自衛隊での体験学習の内容は教育委員会としても現地で、確認する必要がある点も問いますが、行くとは言いませんでした。これで、教育委員会として何が適切と判断できるのかと言いたいです。客観的に安全を保障できるとは言えない状況であり、危険な実態が改めて浮き彫りになりました。

沖縄から見えること
先日、亡くなられた元沖縄県知事の太田昌秀さんは平成22年NHKの「基地問題」を特集した番組の中で教育の怖さを語っています。「他人の犠牲の上に自分が幸せであることはできない」「私は教師には絶対になりたくないと誓った、どうしてかと言うと教師は怖い存在、教え方一つで100人でも1000人でも子ども達を殺すことを可能にする、戦争にかり出す前に命の大切さを教えず、命を犠牲にすることは国のためであり、人間として正しいと教えた、私はそう教わったから」と。戦争の歴史を踏まえ、反省することが、戦後教育の原点であることを訴えています。現在の沖縄は米軍基地問題と闘っているだけでなく、政府が進める自衛隊を巻き込んだ、戦争する国づくりに対して、翁長知事を先頭にオール沖縄、県民上げての非軍事化運動、平和運動に取り組んでいます。その中で自衛官募集の強化を進める防衛省に対しても沖縄県内の市町村は協力しない姿勢を明確にしています。一方、高知市を始め全国でも問題になっている18歳~27歳の適齢者情報(個人情報)の抽出、提供問題で、高知市は閲覧制度での対応は変えてはいませんが、適齢者名簿を作成し閲覧させるという協力を平成26年から行なう様になりました。
 6月市議会でも中学生の自衛隊での職場体験学習を行なう学校が平成27年2校、平成28年4校、平成29年8校と増え続けていると答弁しました。2009年、防衛省に行なった情報公開の資料では入隊のきっかけを聞いたアンケート調査では志願者の76.5%が誰かに進められており、その内約10%、10人に1人が、学校教師に進められたと答えています。防衛省が学校を「組織的募集」に組み込もうとする戦略は一定効果があるということで、今後、学校、教育現場への協力依頼が一層強まることは明らかな状況です。また、防衛省が平成25年に示した中期防衛計画には、自衛官募集の強化においての重点市町村の設定を行なうとあります。しかし、自衛隊への協力の範囲は自治体の裁量であり、強制されるものでも、忖度する必要のものでもなく、断るべきだと問いましたが、市長は「県のからの重点指定はない、指定の話があれば理由など確認しながら、総合的に判断する(現在県内で重点指定となっているのは香南市、宿毛市、中土佐町)」「重点指定の話があれば協議する」と答えました。形式的に協議は必要な過程ですが、明確に断るとはいいません。

------------------------------------------------

課題
自衛隊での職場体験学習と自衛官募集への自治体の協力を扱った上の文章について、最後の文に続く部分を書きなさい。

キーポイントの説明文
------------------------------------------------

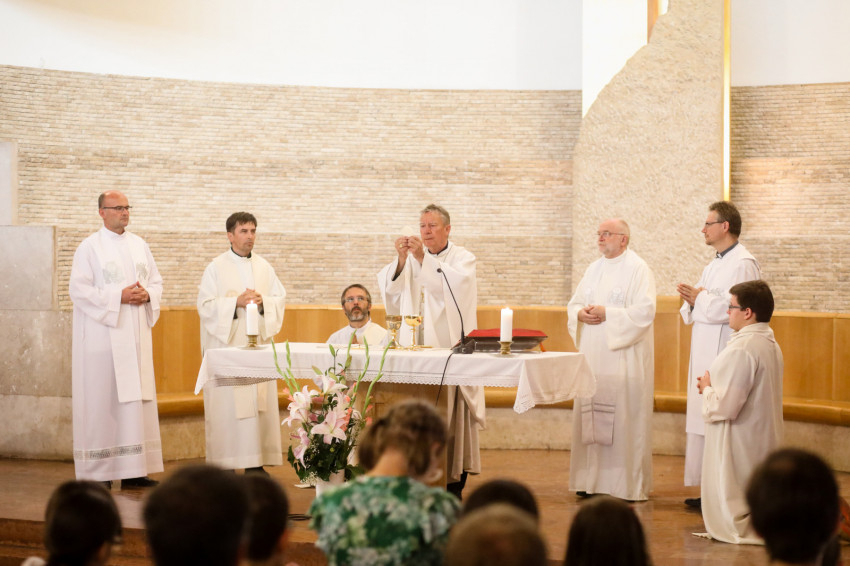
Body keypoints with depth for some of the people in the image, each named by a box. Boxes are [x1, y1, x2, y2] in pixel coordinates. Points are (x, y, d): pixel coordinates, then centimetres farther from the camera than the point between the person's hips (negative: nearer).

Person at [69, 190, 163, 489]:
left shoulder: (139, 245, 13)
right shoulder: (90, 247, -4)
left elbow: (156, 282, 16)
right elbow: (78, 288, -11)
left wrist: (147, 294, -6)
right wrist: (118, 297, -17)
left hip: (135, 333, 6)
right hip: (102, 333, -6)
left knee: (135, 397, 4)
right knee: (102, 400, -4)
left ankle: (132, 470, 8)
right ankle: (97, 472, 1)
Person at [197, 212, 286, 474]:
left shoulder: (264, 268, 13)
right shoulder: (216, 268, 1)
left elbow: (280, 299, 10)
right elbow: (205, 305, -6)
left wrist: (262, 302, -10)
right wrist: (236, 302, -17)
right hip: (226, 343, -4)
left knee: (260, 401, 0)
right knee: (226, 404, -7)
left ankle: (255, 463, 5)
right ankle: (224, 464, -3)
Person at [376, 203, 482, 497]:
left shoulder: (462, 258, 6)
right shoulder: (411, 259, 15)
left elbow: (455, 282, -16)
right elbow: (389, 287, -1)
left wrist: (422, 258, -24)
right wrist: (401, 259, -18)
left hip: (451, 348, -3)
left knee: (452, 415, -5)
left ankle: (454, 486, 1)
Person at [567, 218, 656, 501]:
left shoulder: (638, 269, -6)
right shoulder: (595, 268, 16)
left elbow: (644, 311, -15)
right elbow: (574, 303, 17)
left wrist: (607, 314, -17)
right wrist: (580, 313, -5)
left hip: (623, 359, -7)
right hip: (593, 356, 7)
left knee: (623, 421, -6)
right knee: (590, 417, 6)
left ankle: (628, 485, 0)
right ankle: (592, 480, 14)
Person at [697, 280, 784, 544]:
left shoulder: (742, 349, -23)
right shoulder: (770, 345, 9)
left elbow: (725, 406, -25)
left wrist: (707, 388, -5)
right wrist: (714, 386, 11)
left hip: (739, 450, -10)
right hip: (765, 446, 10)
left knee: (731, 527, -2)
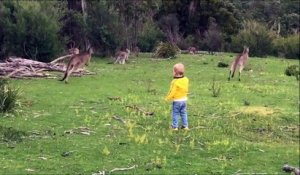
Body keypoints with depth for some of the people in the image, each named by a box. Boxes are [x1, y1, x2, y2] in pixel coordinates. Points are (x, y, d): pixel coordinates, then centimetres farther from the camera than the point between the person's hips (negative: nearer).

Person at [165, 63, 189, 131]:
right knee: (183, 113, 15)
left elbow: (172, 92, -18)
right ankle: (185, 125, 17)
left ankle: (175, 126, 7)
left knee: (175, 113, 4)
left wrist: (167, 98, -4)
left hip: (176, 100, -6)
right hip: (184, 99, 6)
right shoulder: (186, 79, -1)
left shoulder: (175, 82, -22)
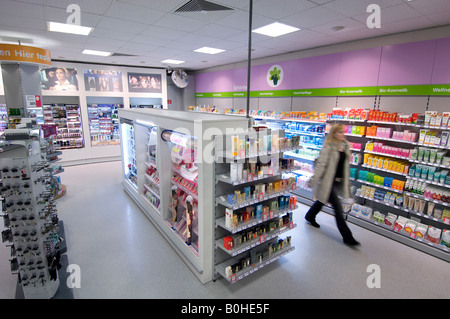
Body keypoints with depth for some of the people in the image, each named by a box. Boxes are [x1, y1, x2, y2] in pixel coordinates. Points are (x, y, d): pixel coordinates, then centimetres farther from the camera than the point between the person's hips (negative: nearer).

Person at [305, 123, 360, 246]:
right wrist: (313, 180, -19)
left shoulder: (345, 146, 7)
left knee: (322, 200, 23)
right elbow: (321, 164, -19)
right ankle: (347, 236, 8)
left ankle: (310, 217, 46)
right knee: (338, 208, -3)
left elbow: (345, 165, 16)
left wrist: (346, 181, 21)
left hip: (338, 181, 8)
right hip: (328, 181, -8)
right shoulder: (329, 147, -16)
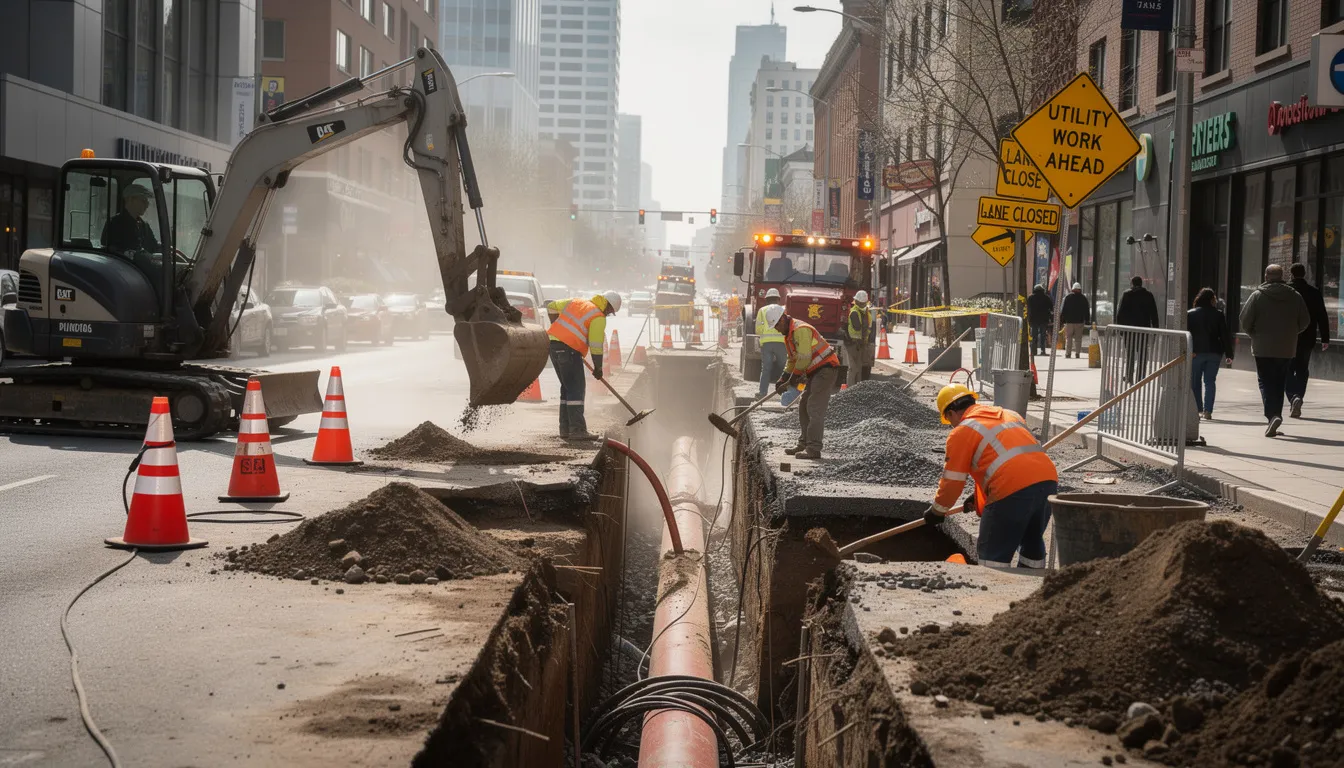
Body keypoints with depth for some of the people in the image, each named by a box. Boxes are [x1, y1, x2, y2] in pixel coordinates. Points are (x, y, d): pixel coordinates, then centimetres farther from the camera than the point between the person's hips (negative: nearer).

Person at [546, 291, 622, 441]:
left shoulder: (576, 302, 18)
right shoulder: (598, 317, -5)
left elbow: (552, 307, 27)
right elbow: (596, 346, -8)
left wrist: (559, 328, 33)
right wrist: (598, 368, 2)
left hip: (552, 344, 8)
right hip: (568, 349, -8)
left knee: (567, 387, 15)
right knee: (576, 389, -7)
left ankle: (565, 428, 16)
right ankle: (577, 429, -13)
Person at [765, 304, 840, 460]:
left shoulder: (801, 330, -18)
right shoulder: (789, 334, 17)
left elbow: (804, 358, -21)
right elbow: (792, 360, 24)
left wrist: (794, 377, -8)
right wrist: (783, 379, 12)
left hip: (826, 369, -11)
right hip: (815, 372, 11)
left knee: (815, 409, -15)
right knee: (804, 408, 14)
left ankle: (813, 449, -17)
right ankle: (803, 444, 21)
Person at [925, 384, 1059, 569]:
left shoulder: (962, 431, 6)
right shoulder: (1010, 415, 28)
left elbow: (952, 482, 5)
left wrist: (937, 511, 22)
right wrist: (980, 498, 41)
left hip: (1014, 490, -7)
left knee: (993, 553, 4)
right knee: (1032, 542, 24)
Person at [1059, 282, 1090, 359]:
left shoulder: (1067, 297, -1)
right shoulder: (1083, 298, 3)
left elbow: (1062, 310, 0)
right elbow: (1087, 311, 8)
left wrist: (1061, 321, 4)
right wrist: (1087, 321, 14)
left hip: (1069, 321, -1)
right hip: (1080, 321, 1)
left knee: (1068, 338, 3)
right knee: (1078, 339, 5)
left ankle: (1068, 353, -2)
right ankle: (1077, 353, 2)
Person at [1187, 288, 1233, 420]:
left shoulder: (1190, 314, -1)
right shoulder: (1219, 315, -1)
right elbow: (1225, 335, -1)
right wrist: (1228, 354, 4)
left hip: (1196, 351, 0)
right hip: (1214, 352, 0)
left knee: (1195, 382, 9)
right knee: (1210, 381, 4)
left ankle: (1198, 410, 8)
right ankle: (1208, 410, -6)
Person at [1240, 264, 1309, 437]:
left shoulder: (1258, 295, -6)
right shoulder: (1295, 296, 4)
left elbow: (1245, 320, -8)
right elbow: (1305, 321, 6)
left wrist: (1254, 335, 11)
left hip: (1263, 348, -3)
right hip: (1287, 349, 3)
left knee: (1266, 383, -2)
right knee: (1279, 384, 12)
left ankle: (1272, 415, -21)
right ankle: (1275, 415, 15)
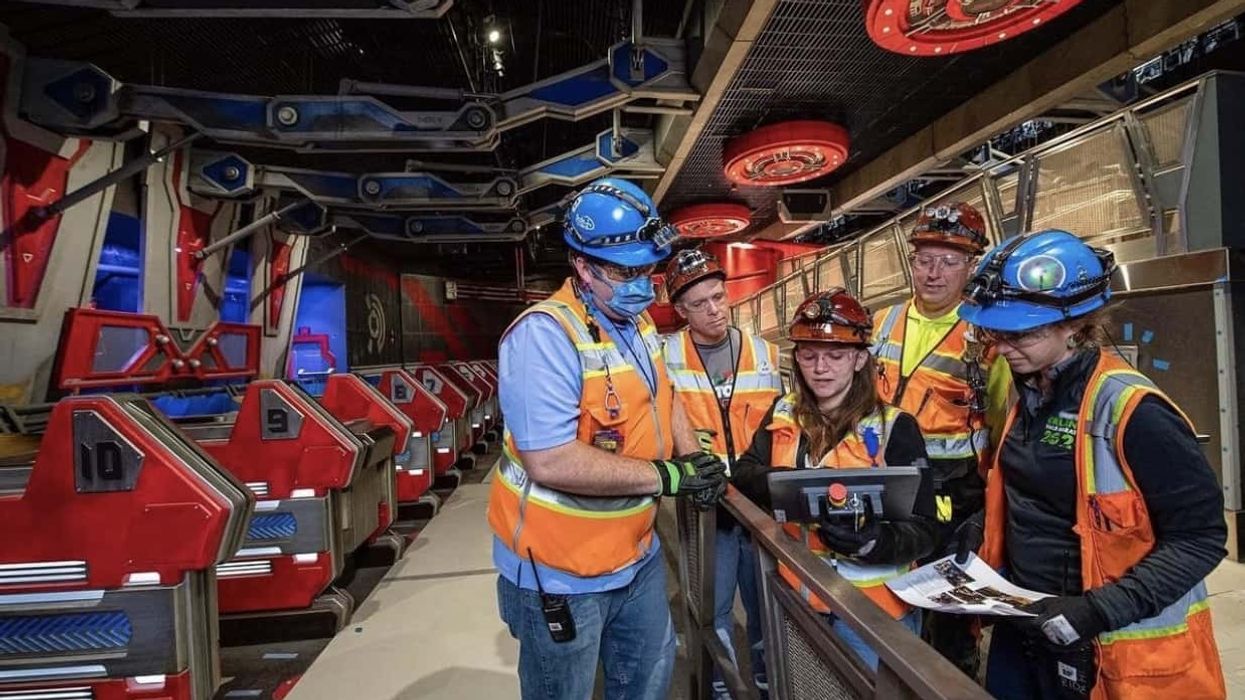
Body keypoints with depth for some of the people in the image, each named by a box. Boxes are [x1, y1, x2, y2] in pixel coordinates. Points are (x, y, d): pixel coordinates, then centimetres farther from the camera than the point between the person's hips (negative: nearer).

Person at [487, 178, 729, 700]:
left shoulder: (638, 323, 3)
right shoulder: (545, 334, -26)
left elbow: (662, 398, 17)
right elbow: (552, 462, -33)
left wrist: (695, 458, -1)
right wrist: (667, 476, -26)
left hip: (636, 553, 8)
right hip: (561, 570, -8)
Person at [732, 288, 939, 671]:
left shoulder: (894, 427, -12)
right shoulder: (784, 414, 1)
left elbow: (923, 530, -12)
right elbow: (743, 473, -4)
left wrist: (870, 542, -33)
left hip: (872, 609, -4)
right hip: (798, 597, 4)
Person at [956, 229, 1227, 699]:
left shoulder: (1131, 410, -20)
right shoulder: (1031, 395, 3)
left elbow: (1199, 537, -18)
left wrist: (1098, 611, -25)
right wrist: (976, 533, 2)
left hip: (1112, 653, -7)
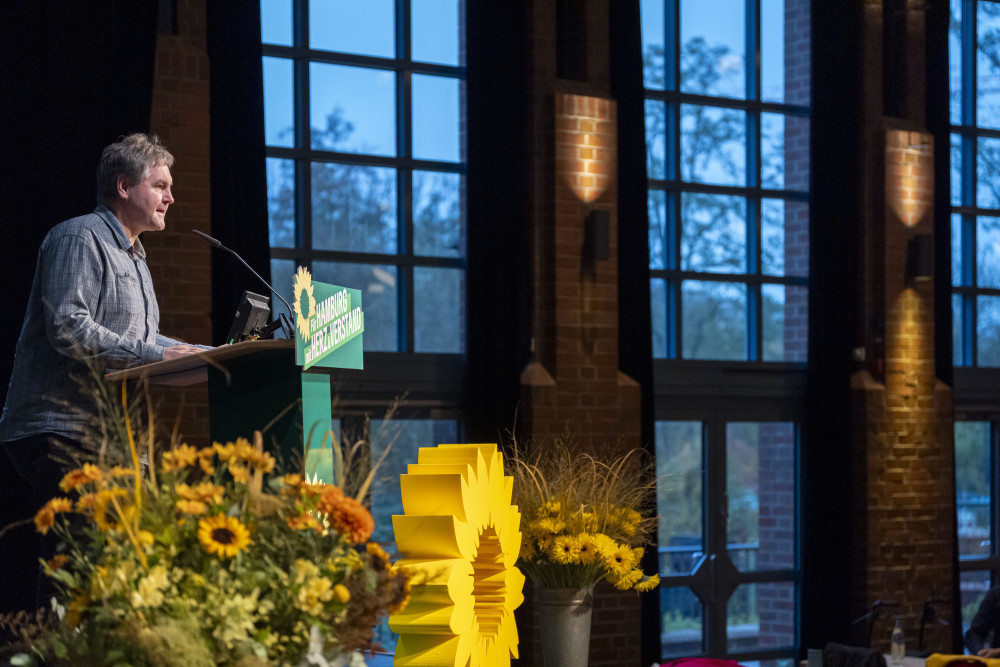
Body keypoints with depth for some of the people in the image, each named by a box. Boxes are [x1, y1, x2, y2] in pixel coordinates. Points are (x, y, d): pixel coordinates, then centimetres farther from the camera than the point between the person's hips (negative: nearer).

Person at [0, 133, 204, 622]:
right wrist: (154, 355, -20)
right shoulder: (80, 238, -7)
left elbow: (142, 342, 27)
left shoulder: (132, 256, 25)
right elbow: (68, 329, -19)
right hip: (61, 431, -10)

------------------------------------------------

解答例
平和や暮らしをおびやかし、暴走を極める国に物言える市政であって欲しいと強く思う質問戦でした。


上下水道事業について  

 市長   「過去に遡っての繰り入れはしない」
        「後年度の一般会計の繰り入れは基準外はしない」

 上下とも値上げを回避する為には、どうしても一般会計からの繰り入れなくして達成できない。
一般会計からの繰り入れへの考え方を2問で問うも、過去の繰り入れ不足への反省もなく、今後も法定外は考えていない答弁だった、これでは値上げは確実のものとなる。
審議会の答申でも「低廉な料金」「利用者間の負担の公平」が求められているが、これでは応えられないことになる。無責任すぎる答弁ではないのか、今後の議論の余地さえなくすものだと思った。水道法にもある、公共の福祉という考え方はないのかと言いたい。

上下水道事業管理者  「民営化はメリット・デメリットがあり十分な研究、検証が必要と考える」
              「水道料金は商品の対価、公平な負担をお願いしなければならないと考える」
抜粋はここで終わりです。